Madame Lacoue-Labarthe, vous avez parlé du rôle de votre direction dans une négociation commerciale. Quel est votre véritable poids ? Comment pouvez-vous peser dans de telles négociations ? Parvenez-vous à bloquer des accords commerciaux pour protéger certains produits ? À l'inverse, l'Union européenne vous impose-t-elle ses points de vue ?
Votre hiérarchie vous fixe-t-elle des objectifs précis pour protéger le marché français, pour protéger des filières, ou êtes-vous surtout chargés d'appliquer les traités de libre-échange, sans adopter une vision protectionniste du marché agricole français.

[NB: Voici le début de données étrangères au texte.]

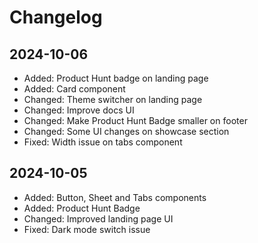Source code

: # Changelog

## 2024-10-06

- Added: Product Hunt badge on landing page
- Added: Card component
- Changed: Theme switcher on landing page
- Changed: Improve docs UI
- Changed: Make Product Hunt Badge smaller on footer
- Changed: Some UI changes on showcase section
- Fixed: Width issue on tabs component

## 2024-10-05

- Added: Button, Sheet and Tabs components
- Added: Product Hunt Badge
- Changed: Improved landing page UI
- Fixed: Dark mode switch issue
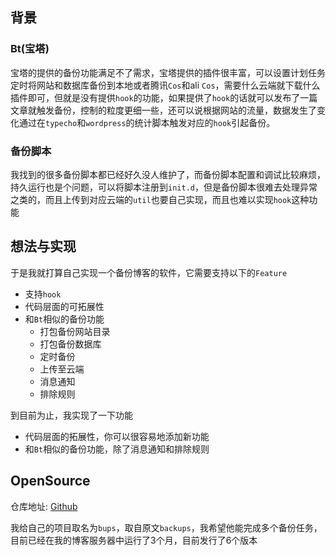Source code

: ## 背景

### Bt(宝塔)

宝塔的提供的备份功能满足不了需求，宝塔提供的插件很丰富，可以设置计划任务定时将网站和数据库备份到本地或者腾讯`Cos`和ali `Cos`，需要什么云端就下载什么插件即可，但就是没有提供`hook`的功能，如果提供了`hook`的话就可以发布了一篇文章就触发备份，控制的粒度更细一些，还可以说根据网站的流量，数据发生了变化通过在`typecho`和`wordpress`的统计脚本触发对应的`hook`引起备份。

### 备份脚本

我找到的很多备份脚本都已经好久没人维护了，而备份脚本配置和调试比较麻烦，持久运行也是个问题，可以将脚本注册到`init.d`，但是备份脚本很难去处理异常之类的，而且上传到对应云端的`util`也要自己实现，而且也难以实现`hook`这种功能

## 想法与实现

于是我就打算自己实现一个备份博客的软件，它需要支持以下的`Feature`

- 支持`hook`
- 代码层面的可拓展性
- 和`Bt`相似的备份功能
    - 打包备份网站目录
    - 打包备份数据库
    - 定时备份
    - 上传至云端
    - 消息通知
    - 排除规则

到目前为止，我实现了一下功能

- 代码层面的拓展性，你可以很容易地添加新功能
- 和`Bt`相似的备份功能，除了消息通知和排除规则

## OpenSource

仓库地址: [Github](https://github.com/zbh255/bups)

我给自己的项目取名为`bups`，取自原文`backups`，我希望他能完成多个备份任务，目前已经在我的博客服务器中运行了3个月，目前发行了6个版本

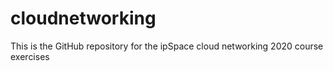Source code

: # cloudnetworking
This is the GitHub repository for the ipSpace cloud networking 2020 course exercises
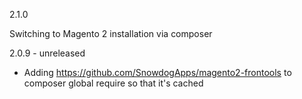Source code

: 2.1.0

Switching to Magento 2 installation via composer

2.0.9 - unreleased

* Adding https://github.com/SnowdogApps/magento2-frontools to composer global require so that it's cached
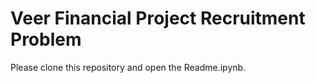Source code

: # Veer Financial Project Recruitment Problem

Please clone this repository and open the Readme.ipynb.




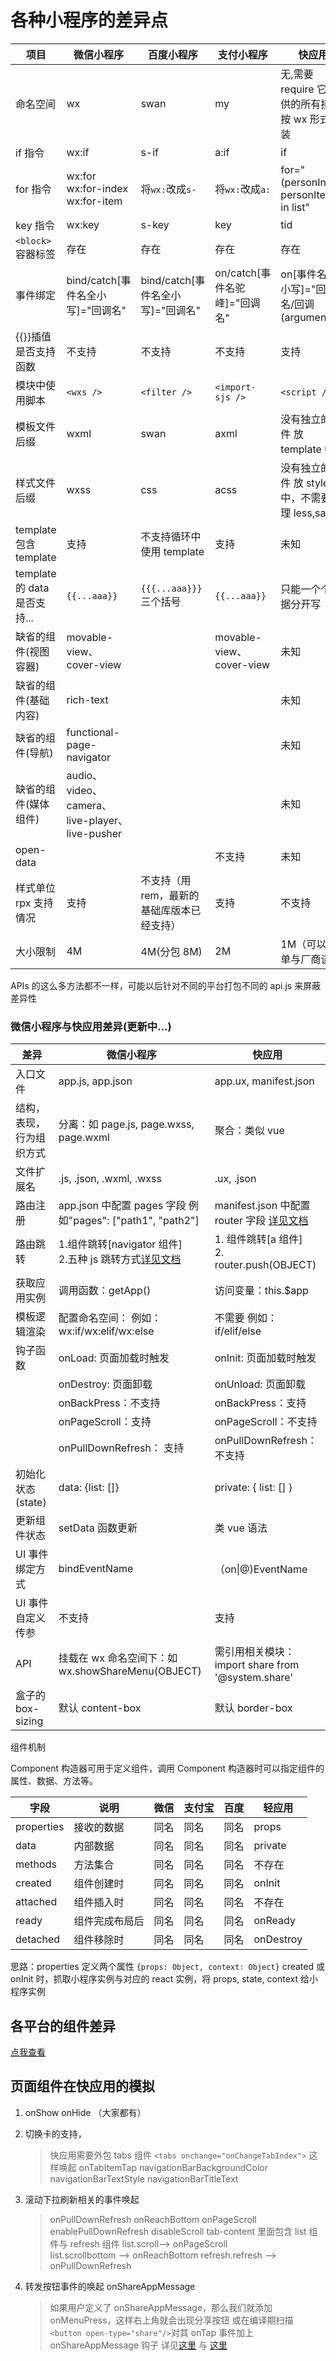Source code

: # 各种小程序的差异点

| 项目 | 微信小程序| 百度小程序 | 支付小程序 | 快应用  |
| ------------ | ------------ | ------------ | ------------ | ------------ |
| 命名空间| wx | swan | my  | 无,需要 require 它提供的所有接口按 wx 形式封装   |
| if 指令 | wx:if | s-if  | a:if| if |
| for 指令 | wx:for<br /> wx:for-index<br /> wx:for-item<br /> | 将`wx:`改成`s-` | 将`wx:`改成`a:` | for="(personIndex, personItem) in list" |
| key 指令 | wx:key | s-key| key| tid |
| `<block>`容器标签  | 存在  | 存在 | 存在  | 存在  |
| 事件绑定  | bind/catch[事件名全小写]="回调名" | bind/catch[事件名全小写]="回调名"| on/catch[事件名驼峰]="回调名" | on[事件名全小写]="回调名/回调(arguments)" |
| {{}}插值是否支持函数 | 不支持 | 不支持 | 不支持  | 支持|
| 模块中使用脚本 | `<wxs />` | `<filter />` | `<import-sjs />`  | `<script />` |
| 模板文件后缀 | wxml| swan  | axml | 没有独立的文件 放 template 中 |
| 样式文件后缀  | wxss| css | acss | 没有独立的文件 放 style 中，不需要处理 less,sass |
| template 包含 template | 支持| 不支持循环中使用 template | 支持 | 未知  |
| template 的 data 是否支持... | `{{...aaa}}`  | `{{{...aaa}}}` 三个括号  | `{{...aaa}}` | 只能一个个数据分开写  |
| 缺省的组件(视图容器) |movable-view、cover-view|  | movable-view、cover-view  | 未知  |
| 缺省的组件(基础内容)  | rich-text|  |  | 未知  |
| 缺省的组件(导航)   |functional-page-navigator| |  | 未知 |
| 缺省的组件(媒体组件) | audio、video、camera、live-player、live-pusher |  | | 未知  |
| open-data ||   | 不支持  | 未知 |
| 样式单位 rpx 支持情况 | 支持  | 不支持（用 rem，最新的基础库版本已经支持） | 支持   | 不支持  |
| 大小限制  | 4M  | 4M(分包 8M)  | 2M   | 1M（可以独单与厂商谈） |

APIs 的这么多方法都不一样，可能以后针对不同的平台打包不同的 api.js 来屏蔽差异性

### 微信小程序与快应用差异(更新中...)

| 差异                     | 微信小程序                                                   | 快应用                                                       |
| ------------------------ | ------------------------------------------------------------ | ------------------------------------------------------------ |
| 入口文件                 | app.js, app.json                                             | app.ux, manifest.json                                        |
| 结构，表现，行为组织方式 | 分离：如 page.js, page.wxss, page.wxml                       | 聚合：类似 vue                                               |
| 文件扩展名               | .js, .json, .wxml, .wxss                                     | .ux, .json                                                   |
| 路由注册                 | app.json 中配置 pages 字段 例如"pages": ["path1", "path2"]   | manifest.json 中配置 router 字段 [详见文档](https://doc.quickapp.cn/tutorial/getting-started/project-configuration.html) |
| 路由跳转                 | 1.组件跳转[navigator 组件]<br /> 2.五种 js 跳转方式[详见文档](https://developers.weixin.qq.com/miniprogram/dev/api/ui-navigate.html#wxnavigatetoobject) | 1. 组件跳转[a 组件]<br /> 2. router.push(OBJECT)             |
| 获取应用实例             | 调用函数：getApp()                                           | 访问变量：this.$app                                          |
| 模板逻辑渲染             | 配置命名空间： 例如：wx:if/wx:elif/wx:else                   | 不需要 例如：if/elif/else                                    |
| 钩子函数                 | onLoad: 页面加载时触发                                       | onInit: 页面加载时触发                                       |
|                          | onDestroy: 页面卸载                                          | onUnload: 页面卸载                                           |
|                          | onBackPress：不支持                                          | onBackPress：支持                                            |
|                          | onPageScroll：支持                                           | onPageScroll：不支持                                         |
|                          | onPullDownRefresh： 支持                                     | onPullDownRefresh：不支持                                    |
| 初始化状态(state)        | data: {list: []}                                             | private: { list: [] }                                        |
| 更新组件状态             | setData 函数更新                                             | 类 vue 语法                                                  |
| UI 事件绑定方式          | bindEventName                                                | （on\|@)EventName                                            |
| UI 事件自定义传参        | 不支持                                                       | 支持                                                         |
| API                      | 挂载在 wx 命名空间下：如 wx.showShareMenu(OBJECT)            | 需引用相关模块：import share from '@system.share'            |
| 盒子的box-sizing         | 默认 content-box                                             | 默认 border-box                                              |

组件机制

Component 构造器可用于定义组件，调用 Component 构造器时可以指定组件的属性、数据、方法等。

| 字段       | 说明           | 微信 | 支付宝 | 百度 | 轻应用    |
| ---------- | -------------- | ---- | ------ | ---- | --------- |
| properties | 接收的数据     | 同名 | 同名   | 同名 | props     |
| data       | 内部数据       | 同名 | 同名   | 同名 | private   |
| methods    | 方法集合       | 同名 | 同名   | 同名 | 不存在    |
| created    | 组件创建时     | 同名 | 同名   | 同名 | onInit    |
| attached   | 组件插入时     | 同名 | 同名   | 同名 | 不存在    |
| ready      | 组件完成布局后 | 同名 | 同名   | 同名 | onReady   |
| detached   | 组件移除时     | 同名 | 同名   | 同名 | onDestroy |

思路：properties 定义两个属性 `{props: Object, context: Object}`
created 或 onInit 时，抓取小程序实例与对应的 react 实例，将 props, state, context 给小程序实例

## 各平台的组件差异

[点我查看](./component/index.md)


## 页面组件在快应用的模拟

1. onShow onHide （大家都有）
2. 切换卡的支持，

    > 快应用需要外包 tabs 组件 `<tabs onchange="onChangeTabIndex">` 这样唤起 onTabItemTap
    > navigationBarBackgroundColor
    > navigationBarTextStyle
    > navigationBarTitleText

3. 滚动下拉刷新相关的事件唤起

    > onPullDownRefresh onReachBottom onPageScroll
    > enablePullDownRefresh disableScroll
    > tab-content 里面包含 list 组件与 refresh 组件
    > list.scroll--> onPageScroll  
    > list.scrollbottom --> onReachBottom
    > refresh.refresh --> onPullDownRefresh

4. 转发按钮事件的唤起 onShareAppMessage
    > 如果用户定义了 onShareAppMessage，那么我们就添加 onMenuPress，这样右上角就会出现分享按钮
    > 或在编译期扫描　`<button open-type="share"/>`对其 onTap 事件加上 onShareAppMessage 钩子
    > 详见[这里](https://developers.weixin.qq.com/miniprogram/dev/framework/app-service/page.html#%E9%A1%B5%E9%9D%A2%E4%BA%8B%E4%BB%B6%E5%A4%84%E7%90%86%E5%87%BD%E6%95%B0)
    > 与 [这里](https://doc.quickapp.cn/features/system/share.html)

Il existe des différences notables entre le modèle agricole des pays européens et le modèle agricole français, qui demeure malgré tout une exception. J'aimerais à mon tour vous entendre sur la notion d'exception agriculturelle, qui pourrait s'appliquer à un pays comme la France et me semble largement nécessaire et adaptée à notre modèle agricole. On a parfois l'impression que, dans le cadre des accords commerciaux, notre agriculture française est affaiblie au profit par exemple des exportations d'automobiles allemandes.
Madame Disdier, j'ai été interpellé quand, lors de votre présentation, vous avez indiqué que la perte de parts de marché ne serait pas due aux traités de libre-échange. Je pense notamment au cas du poulet. Nous consommons toujours autant de poulet en France en quantité mais le poulet français est largement remplacé par le poulet étranger, qui est vendu moins cher. En conséquence, il est loisible de se demander si les traités de libre-échange ne font pas en réalité perdre des parts de marché à la production agricole française.
La perte de compétitivité n'est-elle pas également due au surplus normatif, à l'inflation, aux charges, qui sont exceptionnelles élevées en France par rapport à d'autres pays européens et extra-européens ?
Il existe également une divergence de point de vue sur la définition de la souveraineté alimentaire. Vous avez estimé que notre souveraineté alimentaire peut être établie grâce au solde favorable entre nos exportations et nos importations agroalimentaires. Or une majorité de produits sont aujourd'hui importés parce que nous ne les produisons plus. Dans le cadre d'une vision forte de notre souveraineté alimentaire, il serait quand même plus logique de produire à nouveau en France ces produits que nous importons aujourd'hui. En cas de crise, nous ne sommes en effet pas certains de poursuivre ces importations.